* WHAT TO WORK ON:
Would you reproduce each of the records below precisely, with the pictures left out?

(Data excerpts)
━━━━━━━━━━━━━━━━
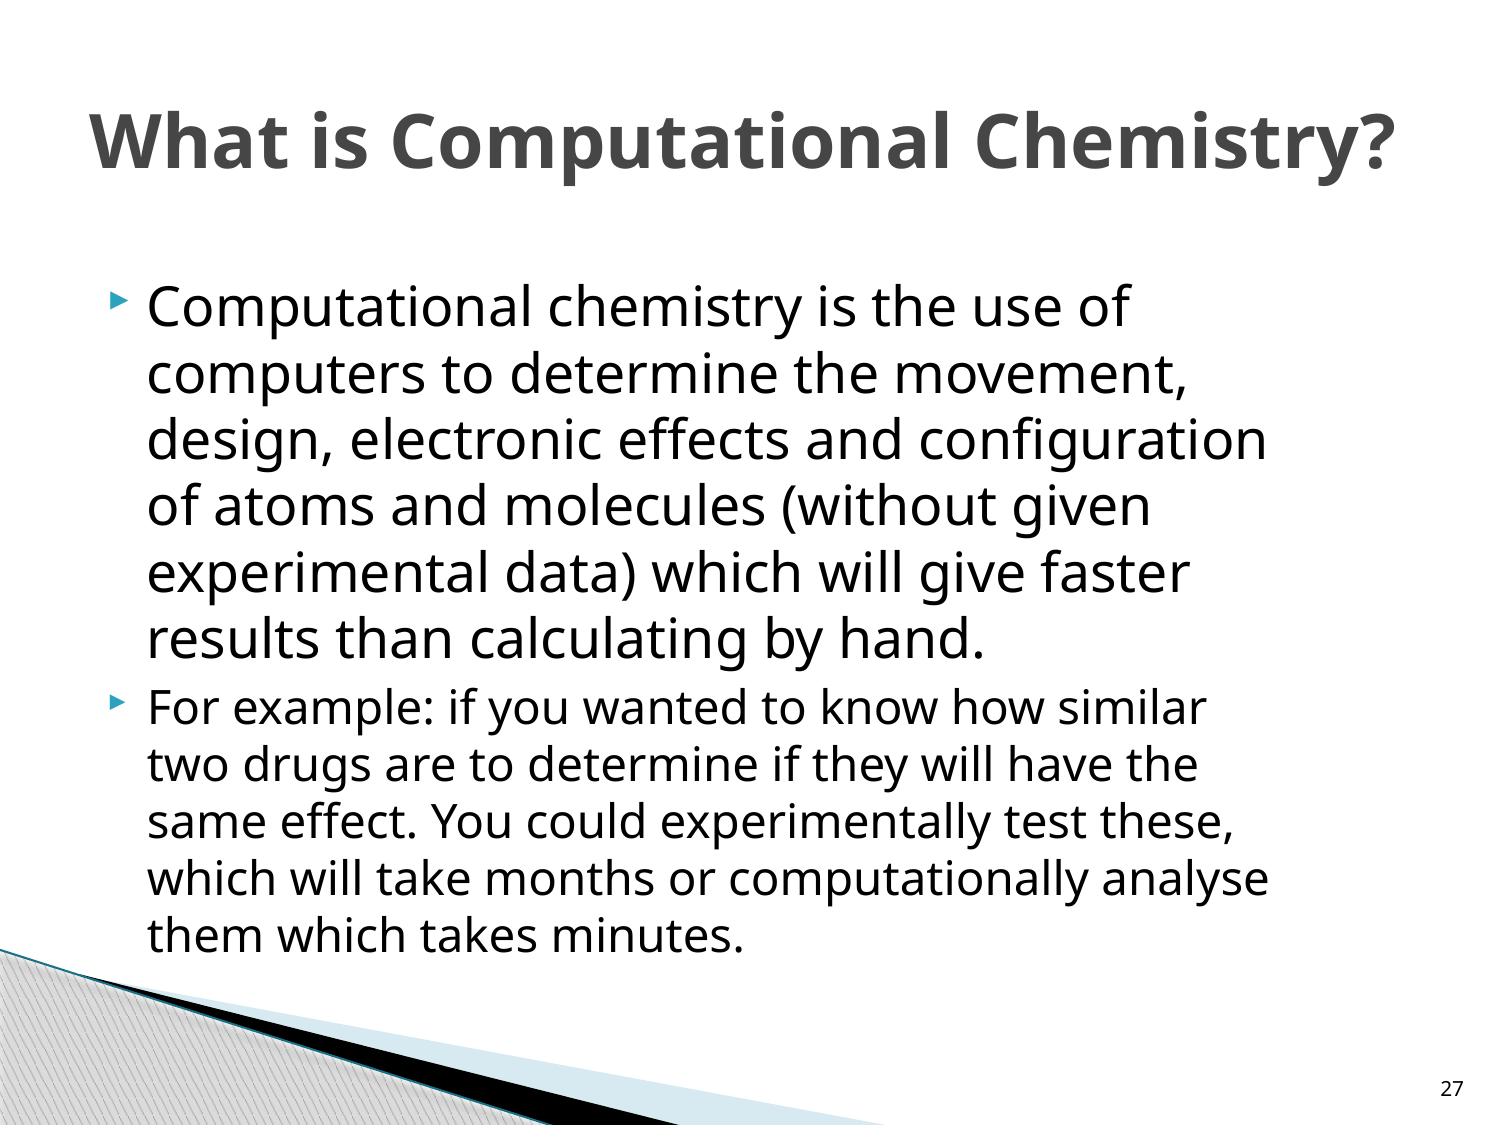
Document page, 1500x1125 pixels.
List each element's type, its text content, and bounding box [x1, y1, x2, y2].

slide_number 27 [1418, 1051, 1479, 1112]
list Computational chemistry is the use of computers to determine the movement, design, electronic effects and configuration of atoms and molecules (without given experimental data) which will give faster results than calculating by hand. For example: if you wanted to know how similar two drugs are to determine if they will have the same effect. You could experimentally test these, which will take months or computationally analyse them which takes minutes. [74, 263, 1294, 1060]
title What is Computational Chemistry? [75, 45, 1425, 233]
━━━━━━━━━━━━━━━━
* WRITTEN SOLUTION:
Document page, 1500x1125 pixels.
List each element's type, its text content, and bounding box [x1, y1, x2, y2].

slide_number 27 [1418, 1051, 1479, 1112]
list Computational chemistry is the use of computers to determine the movement, design, electronic effects and configuration of atoms and molecules (without given experimental data) which will give faster results than calculating by hand. For example: if you wanted to know how similar two drugs are to determine if they will have the same effect. You could experimentally test these, which will take months or computationally analyse them which takes minutes. [74, 263, 1294, 1060]
title What is Computational Chemistry? [75, 45, 1425, 233]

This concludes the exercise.